By Justin Creech, Belvoir EagleApril 19, 2012
FORT BELVOIR, Va. -- Fairfax County Public School officials, and those from surrounding counties, gained insight into the lifestyle of military children at the Child, Youth & School Services 2nd annual School Support Services Workshop at the Fort Belvoir Officers Club April 12.
The workshop consisted of a presentation, by members of Mount Vernon High School's Student2Student program, which reflected the experiences of military children. There was also a presentation from the U.S. Army Recruiting Command on post-secondary planning for military children.
Breakout sessions covered topics ranging from understanding the military child, to post-traumatic stress disorder, to resiliency training.
"The whole premise behind the workshop is that there are other training opportunities for educators from military organizations, but they were always geared towards general issues," said Mary Jo Chapman, CYSS School Liaison Officer. "Our focus for the workshop is on Fort Belvoir and the National Capital region and what we can do to support our military Families and the unique issues they are forced to handle."
The Student2Student members talked about the feelings they experienced the first time their mother or father told them they were being deployed and that they feared for their parent's safety. They also shared how their neighbors and grandparents, in some cases, supported them during the deployment.
Having to endure multiple moves and making new friends was also discussed by the Student2Student members.
"We have to constantly make new friends and learn different areas," said Brandon Young, 17, Mount Vernon High School senior who has moved seven times. "We have to get used to how people act around us, because some people act different in different areas towards military kids."
Though the constant moving is tough, it builds resiliency as the children have to learn the new environment they are in and the attitudes of their new classmates, said Brittany Dixon, 16, Mount Vernon High School Sophomore who has moved nine times.
"I think they've shaped me into a stronger person," Dixon said of the multiple moves. You have to be able to adapt to a new environment, let your wall down and let people in, so you can make new friends quicker."
U.S. Army Recruiting Command, Potomac Recruiting Company, wanted to advise educators on how the Army has tightened its requirements for admission.
People looking to enlist who have a General Equivalency Diploma (G.E.D) now need at least one semester at a community college before they are allowed to go to boot camp. The semester must be a full 15-hour semester.
"The Army is downsizing, so we're trying to find the best qualified men and women to serve (using) their education level, fitness level and (those) who are morally and ethically qualified," said Capt. Rusty Mason, U.S. Army Recruiting Command, Potomac Recruiting Company commander. "From what I have found, the better they do in school, the more educated they are, the better they are going to be as a Soldier."
For high school freshmen considering a career in the Army, Mason's advice is to do well in school and stay out of legal trouble.
"Come see us when you are 16 and a half," Mason added while laughing.
Chapman and Wendy Strycula mediated the Understanding the Military Child session. They discussed how some military children can have an elevated emotional reaction to situations because of multiple moves or deployments by their parents, and also how those same situations can cause a military child to mature faster and become resilient at a younger age.
"Their experiences are much broader," Strycula said. "Their view is much broader.
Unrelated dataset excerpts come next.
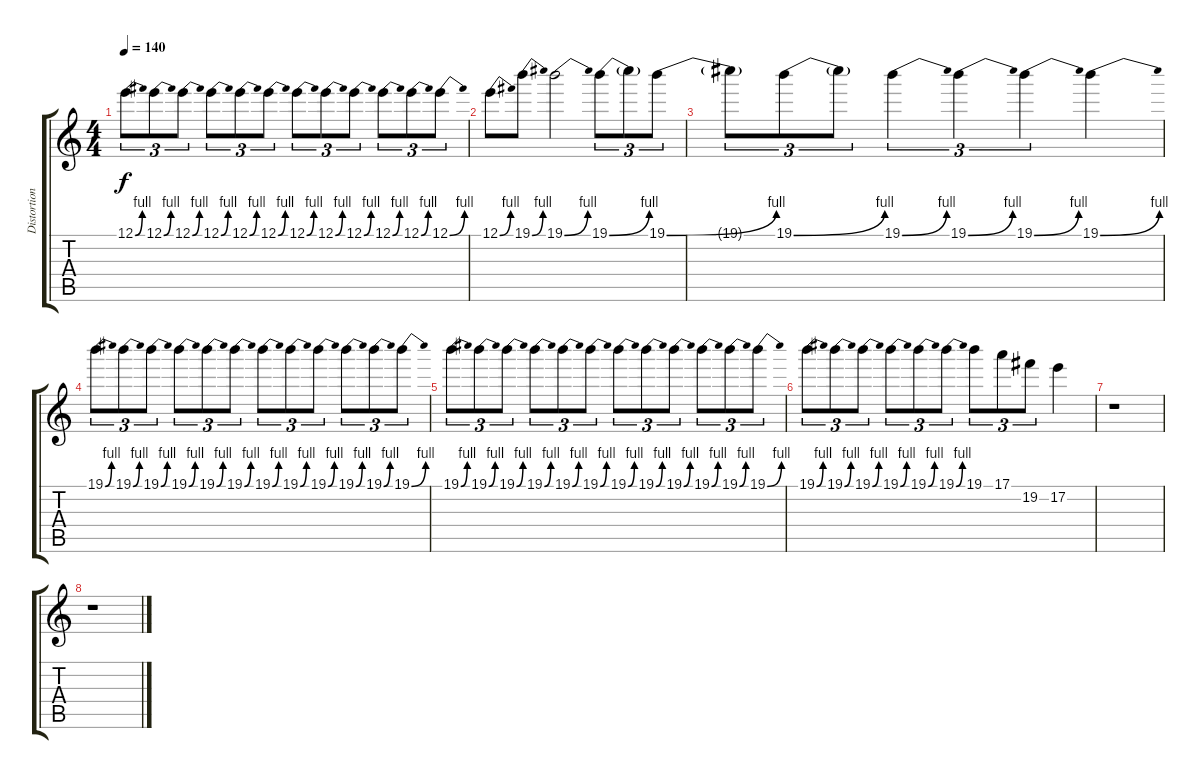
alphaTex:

\track ("Distortion Guitar" "Distortion") {instrument distortionguitar}
\staff {score tabs}
\tuning (E4 B3 G3 D3 A2 E2) {hide}
\ts (4 4)
\tempo 140
\clef g2
\ks c
12.1{be (bend 0 0 60 4)}.8{tu (3 2) dy f} 12.1{be (bend 0 0 60 4)}.8{tu (3 2)} 12.1{be (bend 0 0 60 4)}.8{tu (3 2)} 12.1{be (bend 0 0 60 4)}.8{tu (3 2)} 12.1{be (bend 0 0 60 4)}.8{tu (3 2)} 12.1{be (bend 0 0 60 4)}.8{tu (3 2)} 12.1{be (bend 0 0 60 4)}.8{tu (3 2)} 12.1{be (bend 0 0 60 4)}.8{tu (3 2)} 12.1{be (bend 0 0 60 4)}.8{tu (3 2)} 12.1{be (bend 0 0 60 4)}.8{tu (3 2)} 12.1{be (bend 0 0 60 4)}.8{tu (3 2)} 12.1{be (bend 0 0 60 4)}.8{tu (3 2)} |
12.1{be (bend 0 0 60 4)}.8 19.1{be (bend 0 0 60 4)}.8 19.1{be (bend 0 0 60 4)}.2 19.1{be (bend 0 0 60 4)}.8{tu (3 2)} 19.1{t}.8{tu (3 2)} 19.1{be (bend 0 0 60 4)}.8{tu (3 2)} |
19.1{t}.8{tu (3 2)} 19.1{be (bend 0 0 60 4)}.8{tu (3 2)} 19.1{t}.8{tu (3 2)} 19.1{be (bend 0 0 60 4)}.4{tu (3 2)} 19.1{be (bend 0 0 60 4)}.4{tu (3 2)} 19.1{be (bend 0 0 60 4)}.4{tu (3 2)} 19.1{be (bend 0 0 60 4)}.4 |
19.1{be (bend 0 0 60 4)}.8{tu (3 2)} 19.1{be (bend 0 0 60 4)}.8{tu (3 2)} 19.1{be (bend 0 0 60 4)}.8{tu (3 2)} 19.1{be (bend 0 0 60 4)}.8{tu (3 2)} 19.1{be (bend 0 0 60 4)}.8{tu (3 2)} 19.1{be (bend 0 0 60 4)}.8{tu (3 2)} 19.1{be (bend 0 0 60 4)}.8{tu (3 2)} 19.1{be (bend 0 0 60 4)}.8{tu (3 2)} 19.1{be (bend 0 0 60 4)}.8{tu (3 2)} 19.1{be (bend 0 0 60 4)}.8{tu (3 2)} 19.1{be (bend 0 0 60 4)}.8{tu (3 2)} 19.1{be (bend 0 0 60 4)}.8{tu (3 2)} |
19.1{be (bend 0 0 60 4)}.8{tu (3 2)} 19.1{be (bend 0 0 60 4)}.8{tu (3 2)} 19.1{be (bend 0 0 60 4)}.8{tu (3 2)} 19.1{be (bend 0 0 60 4)}.8{tu (3 2)} 19.1{be (bend 0 0 60 4)}.8{tu (3 2)} 19.1{be (bend 0 0 60 4)}.8{tu (3 2)} 19.1{be (bend 0 0 60 4)}.8{tu (3 2)} 19.1{be (bend 0 0 60 4)}.8{tu (3 2)} 19.1{be (bend 0 0 60 4)}.8{tu (3 2)} 19.1{be (bend 0 0 60 4)}.8{tu (3 2)} 19.1{be (bend 0 0 60 4)}.8{tu (3 2)} 19.1{be (bend 0 0 60 4)}.8{tu (3 2)} |
19.1{be (bend 0 0 60 4)}.8{tu (3 2)} 19.1{be (bend 0 0 60 4)}.8{tu (3 2)} 19.1{be (bend 0 0 60 4)}.8{tu (3 2)} 19.1{be (bend 0 0 60 4)}.8{tu (3 2)} 19.1{be (bend 0 0 60 4)}.8{tu (3 2)} 19.1{be (bend 0 0 60 4)}.8{tu (3 2)} 19.1.8{tu (3 2)} 17.1.8{tu (3 2)} 19.2.8{tu (3 2)} 17.2.4 |
r.1 |
r.1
They can understand differences in other people much better because they've been exposed to those differences."
Strycula shared how her Family have moved 13 times and how she and her husband tried to keep every move fun and positive for their children.
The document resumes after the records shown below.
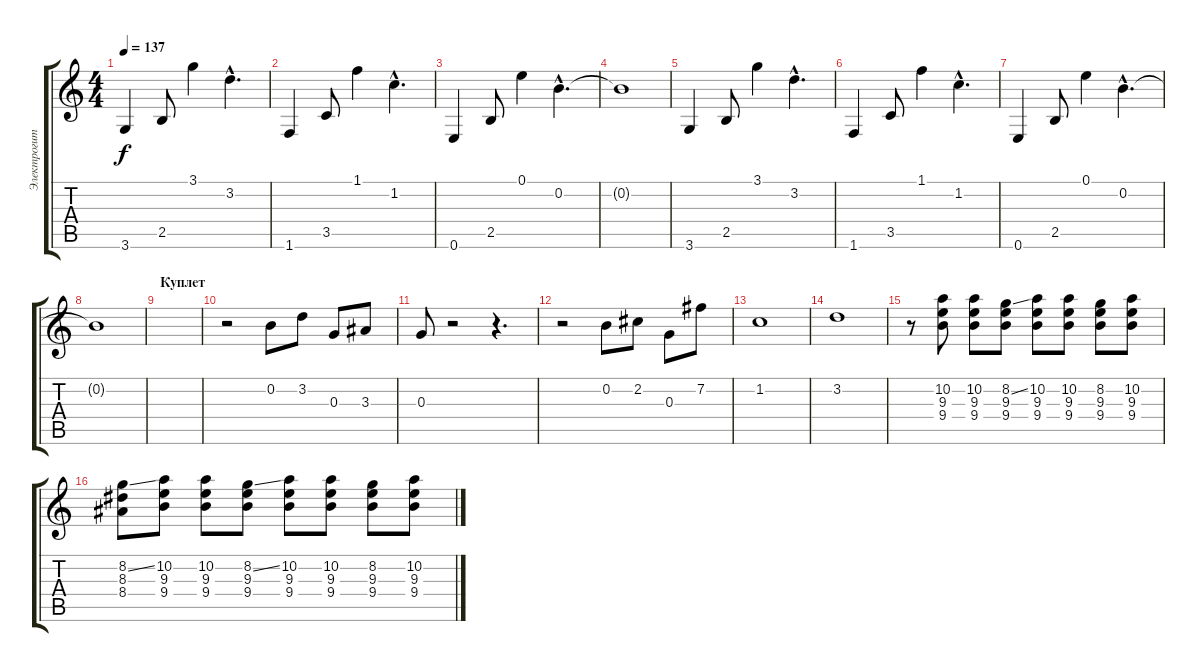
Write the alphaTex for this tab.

\track ("Электрогитара" "Электрогит") {instrument electricguitarclean}
\staff {score tabs}
\tuning (E4 B3 G3 D3 A2 E2) {hide}
\ts (4 4)
\tempo 137
\clef g2
\ks c
3.6.4{dy f} 2.5.8 3.1.4 3.2{hac}.4{d} |
1.6.4 3.5.8 1.1.4 1.2{hac}.4{d} |
0.6.4 2.5.8 0.1.4 0.2{hac}.4{d} |
0.2{t}.1 |
3.6.4 2.5.8 3.1.4 3.2{hac}.4{d} |
1.6.4 3.5.8 1.1.4 1.2{hac}.4{d} |
0.6.4 2.5.8 0.1.4 0.2{hac}.4{d} |
0.2{t}.1 |
\section ("" "Куплет")
|
r.2 0.2.8 3.2.8 0.3.8 3.3.8 |
0.3.8 r.2 r.4{d} |
r.2 0.2.8 2.2.8 0.3.8 7.2.8 |
1.2.1 |
3.2.1 |
r.8 (10.2 9.3 9.4).8 (10.2 9.3 9.4).8 (8.2{ss} 9.3 9.4).8 (10.2 9.3 9.4).8 (10.2 9.3 9.4).8 (8.2 9.3 9.4).8 (10.2 9.3 9.4).8 |
(8.2{ss} 8.3 8.4).8 (10.2 9.3 9.4).8 (10.2 9.3 9.4).8 (8.2{ss} 9.3 9.4).8 (10.2 9.3 9.4).8 (10.2 9.3 9.4).8 (8.2 9.3 9.4).8 (10.2 9.3 9.4).8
"I think our kids see the moves we've had as an adventure; not necessarily something they dreaded." Strycula said. "We've had mostly positive experiences. I think our kids will say they love being Army kids."
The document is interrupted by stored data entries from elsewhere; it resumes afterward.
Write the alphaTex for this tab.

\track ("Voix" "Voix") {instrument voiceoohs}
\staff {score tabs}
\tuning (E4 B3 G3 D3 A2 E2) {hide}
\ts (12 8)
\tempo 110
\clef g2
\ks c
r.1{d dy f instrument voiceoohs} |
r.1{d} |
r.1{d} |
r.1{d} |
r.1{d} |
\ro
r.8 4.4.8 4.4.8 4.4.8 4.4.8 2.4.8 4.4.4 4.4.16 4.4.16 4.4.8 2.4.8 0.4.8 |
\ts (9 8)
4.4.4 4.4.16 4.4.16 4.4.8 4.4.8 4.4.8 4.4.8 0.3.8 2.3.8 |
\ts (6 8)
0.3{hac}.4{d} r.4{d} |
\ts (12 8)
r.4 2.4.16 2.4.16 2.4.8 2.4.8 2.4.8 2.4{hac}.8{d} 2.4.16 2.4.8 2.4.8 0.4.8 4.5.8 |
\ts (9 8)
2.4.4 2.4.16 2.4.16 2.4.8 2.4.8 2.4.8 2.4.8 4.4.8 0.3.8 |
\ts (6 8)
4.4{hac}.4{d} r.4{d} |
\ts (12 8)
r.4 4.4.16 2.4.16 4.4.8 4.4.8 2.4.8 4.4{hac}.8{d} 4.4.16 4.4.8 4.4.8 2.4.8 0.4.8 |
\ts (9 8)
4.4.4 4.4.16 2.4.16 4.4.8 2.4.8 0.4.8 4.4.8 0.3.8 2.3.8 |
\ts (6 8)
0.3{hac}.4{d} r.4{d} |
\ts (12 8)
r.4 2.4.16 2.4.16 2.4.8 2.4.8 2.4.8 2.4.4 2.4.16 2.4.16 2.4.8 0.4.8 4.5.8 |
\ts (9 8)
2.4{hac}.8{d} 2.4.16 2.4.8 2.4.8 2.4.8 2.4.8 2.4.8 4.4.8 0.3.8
A better understanding of the challenges a military child faces, and the emotions that come with those experiences, can allow educators to have a better relationship with the child and help them to do well in school. Chapman hopes that is the affect the workshop has.
"There are a lot of positive attributes that military kids have. I think recognizing that there are going to be unique challenges they face will help educators relate to them better," Chapman said. "We want the educators to understand those challenges and know where the Families are coming from, so the children can do better in school."